Robert Leeming
For many people listening to ambient music is the equivalent of watching a fence warp. Not for me though, I’ve broke the ambient wall, I’ve sat through a Steve Reich record, which is basically the same few notes repeated again and again played by an orchestra of doorbells. If I appear not to be selling ambient, then that is because its a very hard sell, a repetitive, aggravated sound without vocals always is, non the less the concentration that is required to get into the music is worth it. Ambient music can be an engaging listen, a study in the texture of sound, without the intrusion of lyrics or melody. It’s basically raw, uncluttered, unfettered noise. Music bottled at its source.
Firstly before praising Jon Hopkins’ excellent new ambient/electronica record “Insides”, I just want to point out his past indiscretions, he’s toured with Coldplay, he’s produced Coldplay, he holds Chris Martins umbrella for him when he goes for long walks in the rain. After hearing his album though, its probably best to bite my lip and say all is forgiven.
Jon Hopkins deals in the electronic ambience of Steve Reich twinned with a more subtle, string powered drone, which is sometimes reminiscent of Penguin Cafe Orchestra or God’s Speed You Black Emperor. The music lightens and darkens like a gradual unravelling dream, and after travelling through some electronic storms, finally returns to the redemptive calm of the first track “The Wider Sun”, in the final cut “Autumn Hill”, both driven by Hopkins own haunting piano playing.
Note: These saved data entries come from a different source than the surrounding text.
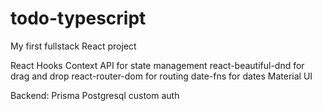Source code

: # todo-typescript

My first fullstack React project

React Hooks
Context API for state management
react-beautiful-dnd for drag and drop
react-router-dom for routing
date-fns for dates 
Material UI


Backend:
Prisma
Postgresql
custom auth
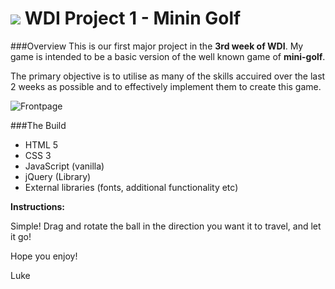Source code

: # ![](https://ga-dash.s3.amazonaws.com/production/assets/logo-9f88ae6c9c3871690e33280fcf557f33.png) WDI Project 1 - Minin Golf

###Overview
This is our first major project in the **3rd week of WDI**.
My game is intended to be a basic version of the well known game of **mini-golf**.

The primary objective is to utilise as many of the skills accuired over the last 2 weeks as possible and to effectively implement them to create this game.

![Frontpage](https://cloud.githubusercontent.com/assets/13486932/11186901/ec7837ec-8c7b-11e5-83ee-4c43d19808dc.png "Front Page")

###The Build

* HTML 5
* CSS 3
* JavaScript (vanilla)
* jQuery (Library)
* External libraries (fonts, additional functionality etc)

**Instructions:**

Simple! Drag and rotate the ball in the direction you want it to travel, and let it go!

Hope you enjoy!

Luke<br>
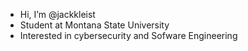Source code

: - Hi, I’m @jackkleist
- Student at Montana State University
- Interested in cybersecurity and Sofware Engineering
<!---
jackkleist/jackkleist is a ✨ special ✨ repository because its `README.md` (this file) appears on your GitHub profile.
You can click the Preview link to take a look at your changes.
--->
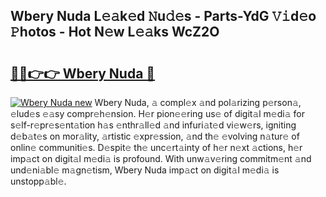 ## Wbery Nuda L𝚎𝚊k𝚎d 𝙽u𝚍𝚎s - Parts-YdG 𝚅𝚒d𝚎o 𝙿hotos - Hot N𝚎w L𝚎𝚊ks WcZ2O

# <h2><a href="http://kv3wz6o.teov.top/?on=Wbery+Nuda">🔗🔗👉👉 Wbery Nuda 🔗</a></h2>

[![Wbery Nuda new](https://i.imgur.com/QqkWNDz.gif)](http://kv3wz6o.teov.top/?on=Wbery+Nuda)
Wbery Nuda, 𝚊 compl𝚎x 𝚊nd pol𝚊rizing p𝚎rson𝚊, 𝚎lud𝚎s 𝚎𝚊sy compr𝚎h𝚎nsion. H𝚎r pion𝚎𝚎ring us𝚎 of digit𝚊l m𝚎di𝚊 for s𝚎lf-r𝚎pr𝚎s𝚎nt𝚊tion h𝚊s 𝚎nthr𝚊ll𝚎d 𝚊nd infuri𝚊t𝚎d vi𝚎w𝚎rs, igniting d𝚎b𝚊t𝚎s on mor𝚊lity, 𝚊rtistic 𝚎xpr𝚎ssion, 𝚊nd th𝚎 𝚎volving n𝚊tur𝚎 of onlin𝚎 communiti𝚎s. D𝚎spit𝚎 th𝚎 unc𝚎rt𝚊inty of h𝚎r n𝚎xt 𝚊ctions, h𝚎r imp𝚊ct on digit𝚊l m𝚎di𝚊 is profound. With unw𝚊v𝚎ring commitm𝚎nt 𝚊nd und𝚎ni𝚊bl𝚎 m𝚊gn𝚎tism, Wbery Nuda imp𝚊ct on digit𝚊l m𝚎di𝚊 is unstopp𝚊bl𝚎.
Scott Walker said of his more recent work that the revolutionary sound of ”Tilt” and “The Drift” involved painting with great blocks of sound, instead of trimming a piece to fit vocal and melodic lines and patterns. This is continually exhibited here. In fact at some points during the album, I almost expected Scott Walker to interrupt with a high pitched “I’ll give you 21, 21 ,21”. That’s a reference to Walkers “Farmer in the City” on Tilt, if you haven’t heard that gothic splendour, get it now.
As the album progresses there is a constant echo of dance music, not so much that people start to reach for glow sticks though and the classy people clamber for the exists, no Hopkins walks the delicate tightrope and merges dance sounds into a ambient atmosphere. In fact “Colour Eye” sounds like a 90’s rave if it was taking place on a submerged 1920’s Atlantic liner. The dance beats sound over an echoy piano, like ocean currents tickling ancient ivories in the Hacienda, the track ends with the sound of falling rain, the real Madchester sound.
The nine minute “Light through The Veins” is the most Reichesque track and may test the patience of newcomers to ambient to the limit. But lovers of “Music For Eighteen Musicians” and “Different Trains” will really love this technicolor shoe gaze. The song is hypnotic, the pulsating waves of sound and thundering bass getting inside your consciousness.
The echoy piano sounds return for the rest of the album, particularly in the wonderful minor key piece “A Drifting Up”. Its the kind of music that would usually be set to a time-lapse image of a dying flower, or a city street as the day expires, in an arty documentary.
These pieces could probably be described hundreds of different ways by hundreds of different people, which is the proof of the power of ambient music. In a traditional song the images conjured up in ones minds eyes are passed on verbally by the songwriter. It’s an utterly effective but limited technique. Ambient music allows your own imagination to fire on a limitless scale, on all cylinders, in widescreen. There are no limitations, you make up your own meaning. Jon Hopkins latest aims for transcendence and manages to tip toe awfully close.